I used a very similar idea to create an indirect coding for neuroevolution that was successful in solving some tasks. It's based on a generalization of K^2 Trees and shares the same ideas of modularity and hierarchy.
I've heard training using some tools is easier than others. This might allow you to experiment on one tool and then easily port your commonly formatted model to a more production like system, for performance or whatever other reasons. Seems like compatibility between these things would be pretty useful
I stopped trying to learn about machine learning in general because mathematical notations are always used everywhere in ML.
I think it's odd that programming languages and code have not replaced math. I mean I agree that you need math for ML, but that doesn't mean you can't show what you do with pseudo code.
Math is fine to prove things or simplify a formula, but when it involves computing, why not use code instead? It's okay to use math in physics, but when you deal with computing and data, I think it's a little misplaced.

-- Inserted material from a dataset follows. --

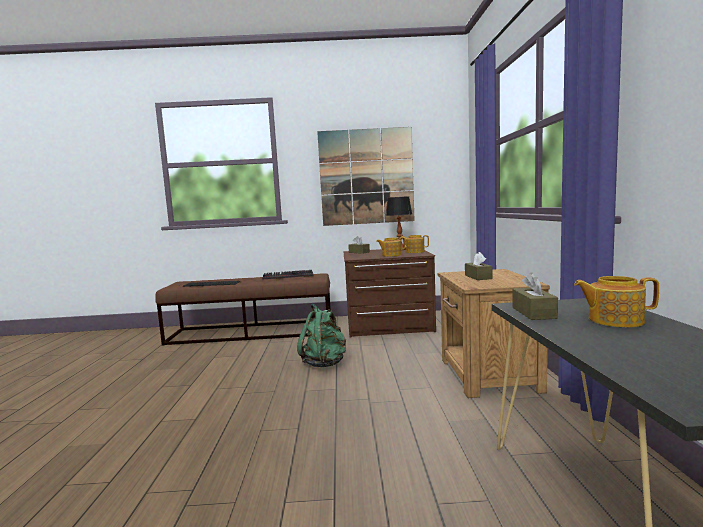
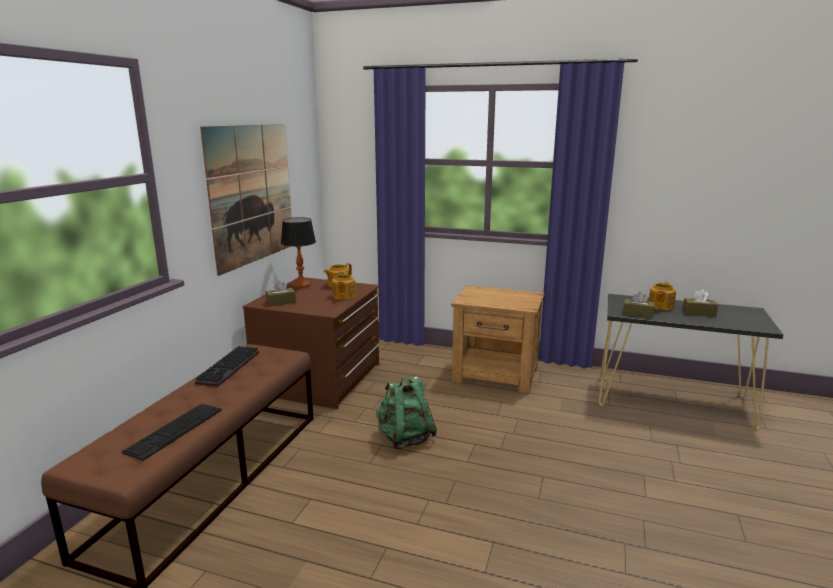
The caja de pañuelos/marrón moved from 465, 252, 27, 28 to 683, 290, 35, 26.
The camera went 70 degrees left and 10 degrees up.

Not to mention that the language of mathematics is poorly defined. I mean I would love to learn math by learning its syntax.
It seems like "arbitrary" notation is also a problem in other fields of mathematics such as Linear Algebra - perhaps depending on the background of the author in math or CS. In Linear Algebra every text book has their own favorite notation for matrices, row/column vectors (special letter such as c for column vectors, roman letters, roman letters with an arrow on top) and scalars (greek letters or the letter c).
Yup! And half the papers mean W_i to mean the weights for the layer.
And then there are those who say screw mathematics completely and use the Hadamard or Kronecker product symbol to denote convolution, which has caused me no end of trouble in the past.
Very cool to see this sort of thing.